If it's under warranty best to let them tackle it as you likely have a carb float issue. Since they aren't adjustable, someone will likely need to remove and dissemble the carb to cure your running rich issue, sorry 

When I say "pain" to get to it's just that it's a lot more trouble than a regular Tecumseh and IMHO it seems more trouble than it needs to be.


----------



## Normex (Feb 21, 2014)

I'm a bit confused as you responded to me in another similar thread:

"Yes slowly opening choke when it is warm and choke fully open it runs rough smokes and smells of gas just as if choke was half closed. If I slow down speed it dies completely. Any help would be great. Thanks "

When you say open you mean the choke plate as vertical and closed as fully blocking or almost carb opening?

It sounds like you have it backwards in your description.


----------



## Mikeurock7 (Dec 28, 2015)

Choke is completely off but acts as if was half blocked. Choke is in run position. Horizontal!


----------



## bad69cat (Nov 30, 2015)

Yeah - I hate the new ones with the wrap around plastic housing - crap design IMHO. I agree if you can't solve it easily take it back and let them deal with it. Should have never been an issue to start with..... to bad it's such a hastle for you. Try it out in the lot if you can next time I guess. (shouldn't have to though....)


----------



## Mikeurock7 (Dec 28, 2015)

Ok guys, First off thank you all. After waiting for day light I removed the 2 nut for the plastic housing and removed metal top guard (5 bolts). When I started it away it went? So I reassemble and same problem?
So I started process with it running as soon as I backed off the 2 nuts on the plastic cover, away it went! Obviously the plastic cover is blocking air flow. I will run with nuts off a few times and if it continues to work I will put spacers behind it in the spring! 

Again Thank you for the help. The photos were especially helpful so I knew what was where exactly
Mike


----------



## Kiss4aFrog (Nov 3, 2013)

Those two nuts on mine are what hold the carb to the engine. It's like a sandwich with the engine, gasket, carb, plastic and then the nuts.
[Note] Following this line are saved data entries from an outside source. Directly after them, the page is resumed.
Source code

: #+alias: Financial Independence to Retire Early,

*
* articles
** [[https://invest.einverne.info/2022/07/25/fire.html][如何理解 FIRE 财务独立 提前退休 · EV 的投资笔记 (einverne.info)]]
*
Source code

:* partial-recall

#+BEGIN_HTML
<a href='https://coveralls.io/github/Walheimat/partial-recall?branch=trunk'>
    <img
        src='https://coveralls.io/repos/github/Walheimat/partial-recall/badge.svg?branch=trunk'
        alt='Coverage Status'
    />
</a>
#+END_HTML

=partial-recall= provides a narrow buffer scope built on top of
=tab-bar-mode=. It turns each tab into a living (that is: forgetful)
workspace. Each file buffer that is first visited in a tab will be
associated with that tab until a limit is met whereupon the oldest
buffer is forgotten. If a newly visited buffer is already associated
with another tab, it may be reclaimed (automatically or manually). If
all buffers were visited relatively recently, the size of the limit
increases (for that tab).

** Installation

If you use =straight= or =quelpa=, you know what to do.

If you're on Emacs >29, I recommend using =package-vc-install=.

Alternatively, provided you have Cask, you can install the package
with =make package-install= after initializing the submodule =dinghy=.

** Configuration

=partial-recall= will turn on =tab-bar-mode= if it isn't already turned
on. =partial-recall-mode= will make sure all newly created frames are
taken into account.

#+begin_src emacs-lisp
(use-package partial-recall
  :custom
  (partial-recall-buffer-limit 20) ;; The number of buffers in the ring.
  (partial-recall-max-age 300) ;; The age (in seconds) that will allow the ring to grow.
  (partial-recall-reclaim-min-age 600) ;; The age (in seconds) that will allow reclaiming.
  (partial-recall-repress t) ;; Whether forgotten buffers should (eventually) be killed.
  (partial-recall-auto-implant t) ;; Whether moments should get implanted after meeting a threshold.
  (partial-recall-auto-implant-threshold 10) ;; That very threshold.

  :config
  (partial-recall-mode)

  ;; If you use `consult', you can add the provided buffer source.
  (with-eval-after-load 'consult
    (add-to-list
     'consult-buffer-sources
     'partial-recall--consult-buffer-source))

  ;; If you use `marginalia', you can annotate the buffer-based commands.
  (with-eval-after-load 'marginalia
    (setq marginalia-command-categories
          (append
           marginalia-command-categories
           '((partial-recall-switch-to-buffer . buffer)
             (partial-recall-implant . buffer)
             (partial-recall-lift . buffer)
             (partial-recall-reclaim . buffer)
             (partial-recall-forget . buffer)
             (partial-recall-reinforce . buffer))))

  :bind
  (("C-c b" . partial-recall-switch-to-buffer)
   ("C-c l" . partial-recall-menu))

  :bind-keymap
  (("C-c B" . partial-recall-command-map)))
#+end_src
With the plastic off is there something on yours holding the carb tight to the engine ??


----------



## Mikeurock7 (Dec 28, 2015)

Correct they hold the carb. Plastic is stil on I just backed off the nuts. So the plastic won't bottom out on the air intake


----------



## Mikeurock7 (Dec 28, 2015)

It appears to me the studs come from the carb. The piece attached to the plastic appears to just be the air intake! Am I wrong?


----------



## Mikeurock7 (Dec 28, 2015)

Anyway just spent 40 min blowing snow that was 80 percent water and all seems well! Thanks again everyone


----------



## Kiss4aFrog (Nov 3, 2013)

Yours might be a bit different than mine since mine is older. They might have changed the mounting some.

Glad it's working for you, that's what matters most. :wavetowel2:


----------